Some observers welcomed these instant metamorphoses and even compared this to the oil of Torah which soaks deeply into the pores of the soul and affects even such external and mundane things like speech. Others viewed these simply as external superficialities.
The Kotzker demanded unconditional and uncontaminated originality of thought. His mind could pick up an influenced superficiality even quicker than our ears could detect a false accent.
I know a person who recently went for a job interview at a well known educational institution. They were asked such ‘penetrating’ questions like which shul they went to, what nusach (rite) they davened and what if any Chassidic philosophy they studied. The interviewee responded that they had once studied Kedushat Levi (a book by the famed R Levi Yitzchak of Berditchev). To which the interviewer responded; “You mean Kedushas Levi”. The poor young interviewee was made to feel desperately inadequate because, besides going to the wrong shul, davening the wrong nusach, she had answered in Sefardit instead of the more ‘authentic’ Ashkenazis.
Superficiality seems to be the name of the game. Now, not only do they want us to think funny, but we also have to talk funny.

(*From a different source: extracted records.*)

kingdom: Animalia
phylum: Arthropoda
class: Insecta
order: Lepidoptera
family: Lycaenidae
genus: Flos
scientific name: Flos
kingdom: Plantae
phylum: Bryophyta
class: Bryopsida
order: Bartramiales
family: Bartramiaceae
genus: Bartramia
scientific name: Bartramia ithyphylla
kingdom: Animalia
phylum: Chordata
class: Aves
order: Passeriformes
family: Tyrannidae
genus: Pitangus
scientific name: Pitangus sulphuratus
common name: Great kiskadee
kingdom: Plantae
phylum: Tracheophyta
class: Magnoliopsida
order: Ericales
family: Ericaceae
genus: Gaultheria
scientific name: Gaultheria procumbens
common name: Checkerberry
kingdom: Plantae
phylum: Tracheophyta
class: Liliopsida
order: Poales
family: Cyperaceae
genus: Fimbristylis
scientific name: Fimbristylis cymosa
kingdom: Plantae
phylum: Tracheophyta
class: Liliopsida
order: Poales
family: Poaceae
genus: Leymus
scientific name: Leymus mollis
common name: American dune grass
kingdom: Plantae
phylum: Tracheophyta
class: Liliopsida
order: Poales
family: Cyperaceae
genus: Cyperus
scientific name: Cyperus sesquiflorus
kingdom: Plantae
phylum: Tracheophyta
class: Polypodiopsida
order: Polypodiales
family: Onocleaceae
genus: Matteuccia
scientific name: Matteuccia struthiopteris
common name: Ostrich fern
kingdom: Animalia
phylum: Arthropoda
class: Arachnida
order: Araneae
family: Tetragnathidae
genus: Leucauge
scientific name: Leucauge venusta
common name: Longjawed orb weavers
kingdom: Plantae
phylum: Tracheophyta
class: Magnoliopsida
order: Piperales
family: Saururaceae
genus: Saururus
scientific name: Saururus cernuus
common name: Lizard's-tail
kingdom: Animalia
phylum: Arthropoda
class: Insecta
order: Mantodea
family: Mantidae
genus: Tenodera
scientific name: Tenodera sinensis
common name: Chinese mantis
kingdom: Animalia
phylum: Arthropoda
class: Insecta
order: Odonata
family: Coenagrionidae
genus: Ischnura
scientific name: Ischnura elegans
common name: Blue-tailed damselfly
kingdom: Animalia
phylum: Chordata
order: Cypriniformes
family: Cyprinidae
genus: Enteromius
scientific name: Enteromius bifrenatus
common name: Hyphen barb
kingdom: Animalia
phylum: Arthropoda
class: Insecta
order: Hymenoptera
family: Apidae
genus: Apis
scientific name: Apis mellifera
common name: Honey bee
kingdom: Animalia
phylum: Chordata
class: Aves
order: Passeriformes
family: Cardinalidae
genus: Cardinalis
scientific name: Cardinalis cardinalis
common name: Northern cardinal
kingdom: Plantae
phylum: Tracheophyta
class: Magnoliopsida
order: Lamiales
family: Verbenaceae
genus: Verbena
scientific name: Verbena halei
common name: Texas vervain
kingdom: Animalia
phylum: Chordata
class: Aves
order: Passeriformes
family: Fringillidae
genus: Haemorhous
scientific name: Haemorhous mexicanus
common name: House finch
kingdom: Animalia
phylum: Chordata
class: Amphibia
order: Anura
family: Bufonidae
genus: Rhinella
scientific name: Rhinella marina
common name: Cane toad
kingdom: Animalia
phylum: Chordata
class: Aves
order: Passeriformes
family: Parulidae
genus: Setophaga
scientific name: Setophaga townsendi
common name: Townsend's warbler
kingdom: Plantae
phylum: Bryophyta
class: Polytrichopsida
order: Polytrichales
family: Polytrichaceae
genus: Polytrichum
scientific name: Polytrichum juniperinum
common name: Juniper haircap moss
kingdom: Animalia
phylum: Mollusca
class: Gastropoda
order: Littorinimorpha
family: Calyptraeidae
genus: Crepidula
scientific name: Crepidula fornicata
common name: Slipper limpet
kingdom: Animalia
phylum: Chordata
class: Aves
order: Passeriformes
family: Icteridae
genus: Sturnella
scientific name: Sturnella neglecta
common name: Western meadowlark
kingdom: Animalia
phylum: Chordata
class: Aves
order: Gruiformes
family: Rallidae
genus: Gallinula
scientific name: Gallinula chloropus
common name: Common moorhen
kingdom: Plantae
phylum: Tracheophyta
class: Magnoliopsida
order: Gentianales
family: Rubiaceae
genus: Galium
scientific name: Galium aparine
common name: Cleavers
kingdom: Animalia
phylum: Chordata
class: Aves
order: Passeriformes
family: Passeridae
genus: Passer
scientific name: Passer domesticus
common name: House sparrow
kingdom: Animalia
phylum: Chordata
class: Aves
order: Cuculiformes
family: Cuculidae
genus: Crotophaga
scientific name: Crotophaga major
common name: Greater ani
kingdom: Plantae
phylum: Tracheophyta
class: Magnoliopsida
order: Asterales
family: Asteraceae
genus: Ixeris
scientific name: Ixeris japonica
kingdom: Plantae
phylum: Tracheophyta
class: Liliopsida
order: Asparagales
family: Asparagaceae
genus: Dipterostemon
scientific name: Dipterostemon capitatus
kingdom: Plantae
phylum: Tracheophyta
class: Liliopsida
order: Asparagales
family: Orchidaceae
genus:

In another teaching about the importance of integrity of thought, the Kotzker quotes a well known Gemara:
Forty days before the foetus is formed, a Heavenly voice declares; ‘The daughter of so-and-so will marry so-and-so.’ (Sota 2a)
Why, asks the Kotzker, is the Heavenly voice not consistent in its declaration? Either it should say; ‘so-and-so will marry so-and-so.’ Or it should say; ‘the daughter of so-and-so will marry the son of so-and-so.’
The reason for this inconsistency is to teach the bride that she should never marry someone just because he is the son of so-and-so. The essence of a person is what he is, not where he comes from. (Kochav HaShachar p 22, par 4)
Besides his wonderful advice to brides, the Kotzker is also defining for us the ‘ideal man’ as someone who thinks for himself irrespective of his influences. As soon as one begins to detect too much of where the person comes from, know that his thoughts may also come with an agenda. If a thought comes with an agenda, it ceases to be a ‘thought’ but becomes an ‘indoctrination’.
In such a case the salient question that needs to be asked is: ARE OUR THOUGHTS OUR THOUGHTS?
After listening to a stranger talk for just a minute or so, I can tell (in a religious context); where they were schooled, what their philosophy is and what it is they want us to know or do.
It is rare to find a thinker not burdened with influences he is not even aware of.
In Kotzk, though, they bred such men.
In Kotzk, Descartes’ “I think therefore I am”, might mean…the only time I truly am I, is when I think for myself and when my thoughts are indeed my thoughts.